The Sharing Economy for the Smart Grid

On February 14th, Prof. Kameshwar Poollawill lead a Power Systems Engineering Research Center (PSERC) webinar titled "The Sharing Economy for the Smart Grid."  Funded by the DOE, this free, public webinar will explore sharing economy opportunities in the electricity sector.  The presentation will also discuss control technology platforms necessary for the physical exchange of power, and market platforms necessary to trade electricity storage.

Nexar Hires Professor Trevor Darrell as Chief Scientist

Professor in Residence Trevor Darrell has been hired as Chief Scientist at Nexar, the world's first over-the-top vehicle-to-vehicle (V2V) network that turns smartphones into Artificial Intelligence Dashcams.  In parallel to his work in EECS, Darrell will lead research in the area of machine vision deep learning and vehicle path prediction, including leveraging the company's pool of rare large-scale driving data sets that contain video and telemetry of a variety of real-world driving environments to develop automotive applications.

When Will the Robots Rebel?

Associate Prof.

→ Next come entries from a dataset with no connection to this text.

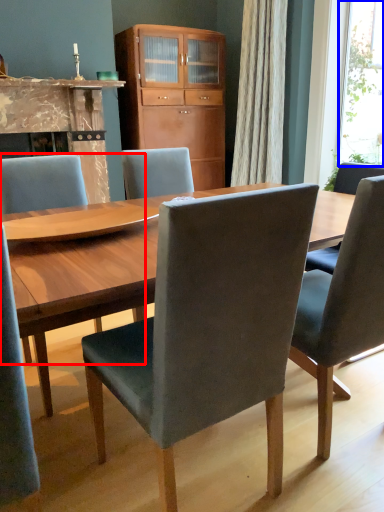
Question: Which of the following is the farthest to the observer, chair (highlighted by a red box) or window screen (highlighted by a blue box)?

Choices:
 (A) chair
 (B) window screen

Answer: (B)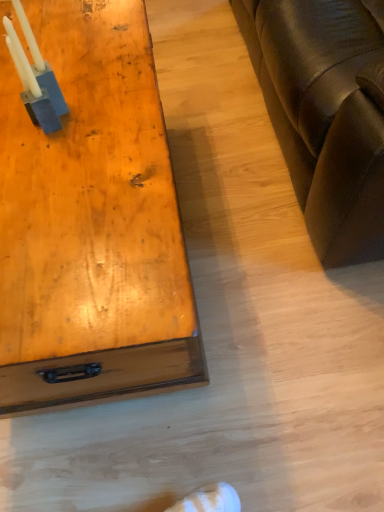
Identify the location of empty space that is to the right of wooden table at left. (241, 248).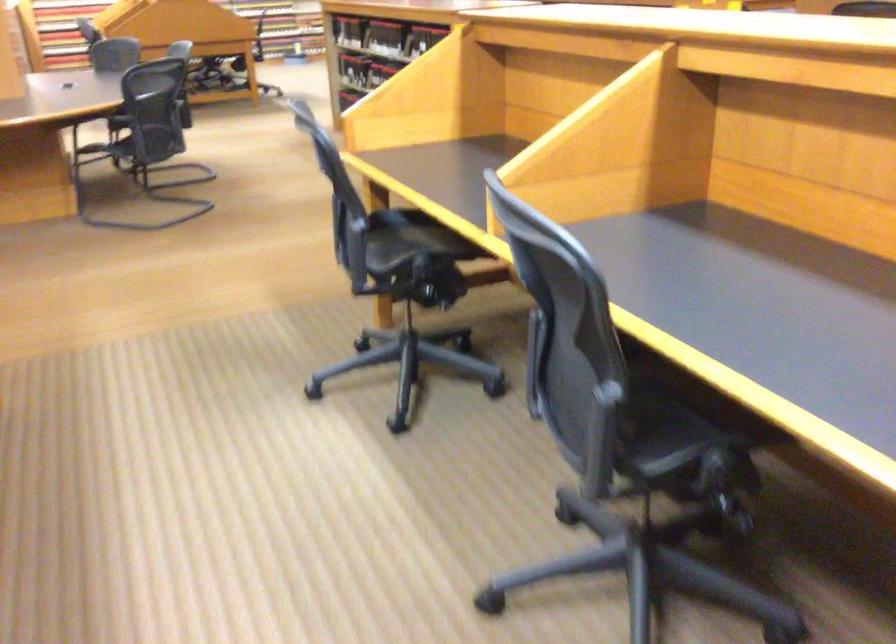
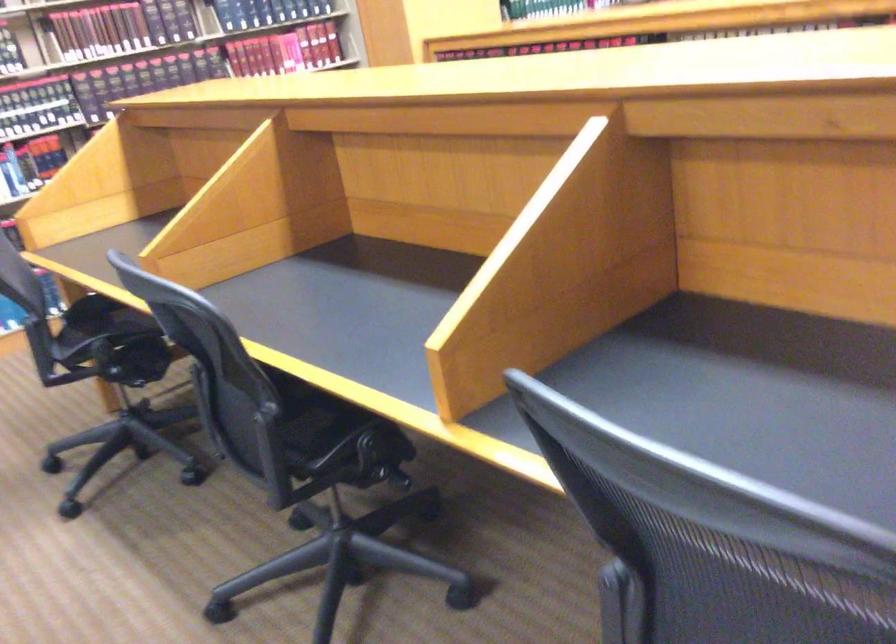
Question: I am providing you with two images of the same scene from different viewpoints. Which of the following objects are not visible in image2?

Choices:
 (A) black chair sitting surface
 (B) chair sitting surface
 (C) pink shower loofah
 (D) hardcover book

Answer: (A)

Pieter Abbeel and the Robot Learning Lab are profiled in a comprehensive article for Datamation titled "Artificial Intelligence: When Will the Robots Rebel?"  The article covers the foundational tools of AI, like machine learning, and delves into subjects like the human desire to replicate itself, the singularity, and the possibility of robot rebellion.  It also looks at the ways AI currently impacts our lives and how it might change our future.

EECS faculty participate in Advanced Robotics Manufacturing Innovation Hub

Prof. Ruzena Bajcsy, Assistant Prof. Anca Dragan, Prof. Ken Goldberg, and Dean Shankar Sastry are members of a Berkeley team participating in a new $253 million national consortium, the Advanced Robotics Manufacturing (ARM) Innovation Hub, led by the Department of Defense.  The ARM consortium, which has academic and industrial partners in 31 states, is organizing domestic capabilities in robotics technology to amplify U.S. manufacturing.  According to an article in Berkeley Engineering titled "Berkeley a regional center in new robotics manufacturing consortium," the Berkeley team is focussing on hybrid robotics, co-robotics, and assessing the environmental and resource issues associated with robotics manufacturing technology.

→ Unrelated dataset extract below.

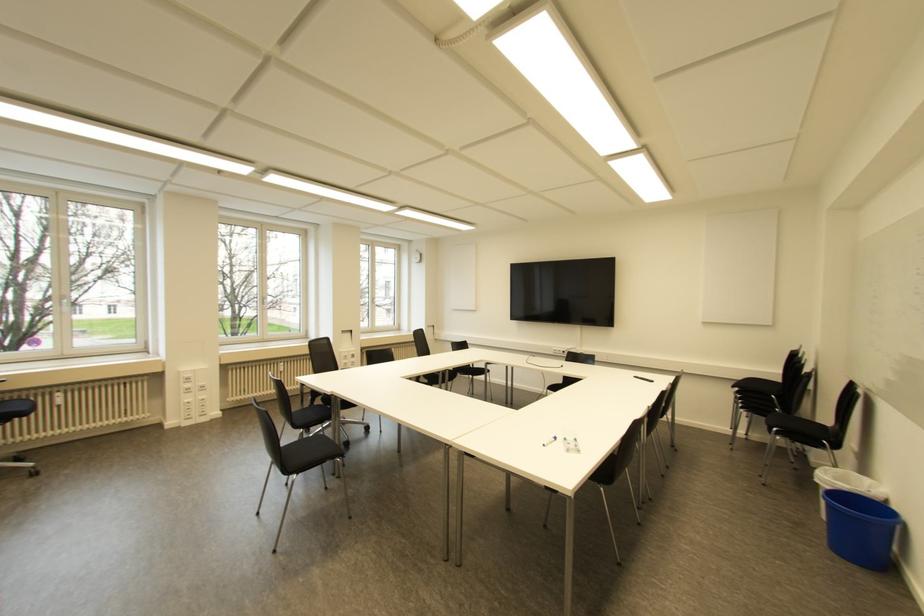
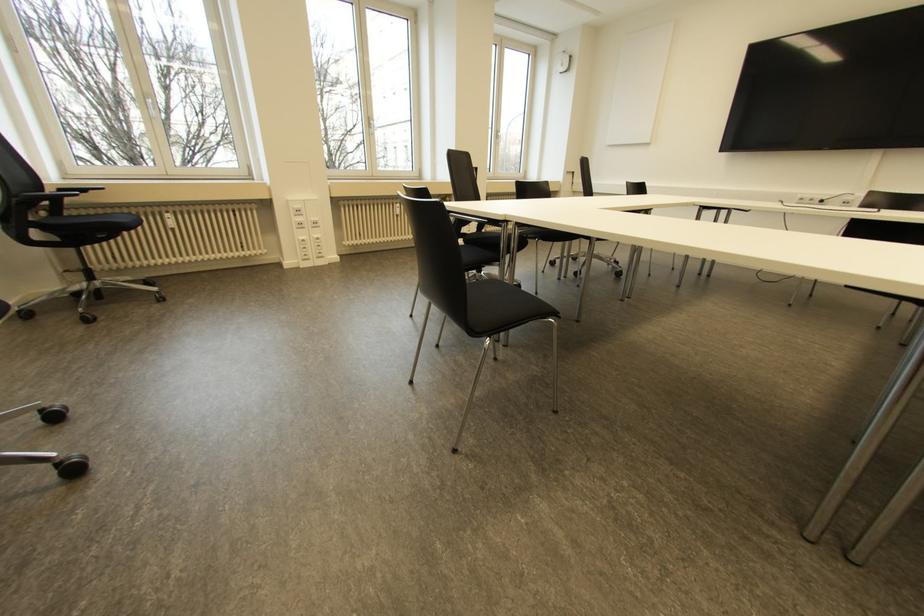
Which direction would the cameraman need to move to produce the second image?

HKN receives 2015-2016 IEEE-HKN Outstanding Chapter Award

The UC Berkeley chapter of Eta Kappa Nu (HKN) has been named recipient the 2015-2016 IEEE-HKN Outstanding Chapter Award. This award is presented to IEEE-HKN chapters in recognition of excellence in their chapter administration and programs. Main criteria for being selected for this award are to improve professional development; raise instructional and institutional standards; encourage scholarship and creativity; provide a public service, and generally further the established goals of IEEE-HKN.

RISELab Kicks Off

The CS Division has launched RISELab (Real-time Intelligence with Secure Execution Laboratory), the latest in its series of five-year intensive research labs in computer science. RISELab’s mission is to improve how machines make intelligent decisions based on real-time input.  It is the successor of AMPLab,  a pioneering Big Data effort, which launched widely used open source projects including Apache Spark, Apache Mesos and Alluxio.  RISELab is supported by sponsors that include Amazon Web Services, Ant Financial, Capital One, Ericsson, GE Digital, Google, Huawei, Intel, IBM, Microsoft and VMWare.

Leslie Field develops technology to deal with climate change

EECS alumna Leslie Field (M.S. ’88, Ph.D. ’91) is featured in a Berkeley Engineering news article titled “One big reflective band-aid”. After watching Al Gore’s film “An Inconvenient Truth” in 2006, Field was inspired to develop a technology to deal with climate change. The following year she began testing ideas to increase the reflective capacity of ice in a small lake in the Sierra Nevada and founded Ice911, a nonprofit organization dedicated to developing systems to be deployed on the planet’s receding ice sheets.